Indy retailers feel ‘always-on’ discounting pressure
Written by Peter Walker
Independent retail discounting levels have increased by six per cent over the past two years, as market pressures continue to drive product markdowns.
This is according to UK customer transaction data from retail software provider Vend running from September 2016 to October 2018 with a sample size of 600 retailers.
In the past year, discounting levels have grown by 10 per cent, but the percentage of discount that retailers are applying to their products has not increased.
Encouragingly, throughout this time sales volumes and spending have also seen a boost, with sales volumes up five per cent year-on-year, and spending up nine per cent.
“The growing demand for discounting has really been impacting big-box retailers like John Lewis over the past year, so it’s not surprising that independent retailers are also feeling that same pressure,” says Higor Torchia, EMEA country manager for Vend. “But it was clear in our data that discounting is changing.”
From 2016 to 2017 retailers were discounting very frequently, and prices were fluctuating up and down a lot, according to Vend. Whereas in 2018 discounting levels have generally remained steady, with much bigger spikes happening every now and then.

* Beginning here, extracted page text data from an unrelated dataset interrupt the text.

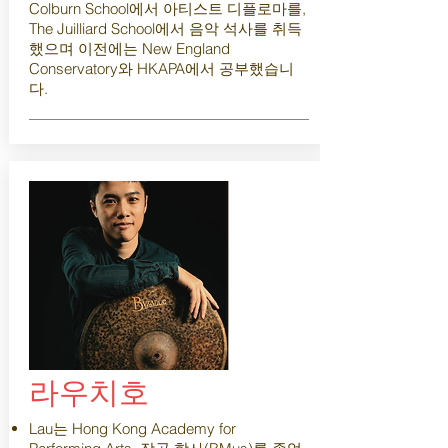
Colburn School에서 아티스트 디플로마를,
The Juilliard School에서 음악 석사를 취득
했으며 이전에는 New England
Conservatory와 HKAPA에서 공부했습니
다.
라우치호
Lau는 Hong Kong Academy for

“As we know, frequent discounting can be hugely detrimental to retailers, especially indies who often have small margins – it’s likely these retailers are trying to fight back against ‘always-on’ discounting, and instead create more strategic sales campaigns at key times,” Torchia added.
December continues to be the biggest discounting month each year, as well as the biggest sales month, however outside of this time there was a positive correlation between discounting and consumer spending.
Torchia explained this is probably due to discounts working well as a marketing tool, where retailers promote an upcoming sale to their customer base which drives those customers in-store to spend more than they usually would.
Fashion and apparel stores were those that discount the most, showing the biggest spikes in discounting levels across the year, while most other retail types remained steady.
Fashion and apparel retailers also seem to apply the biggest discounts to products when they do have a sale (18 per cent on average), followed by sports and outdoor stores with a 12 per cent discount, speciality food and drink (eight per cent), home, lifestyle and gifts (eight per cent) and health and beauty (five per cent).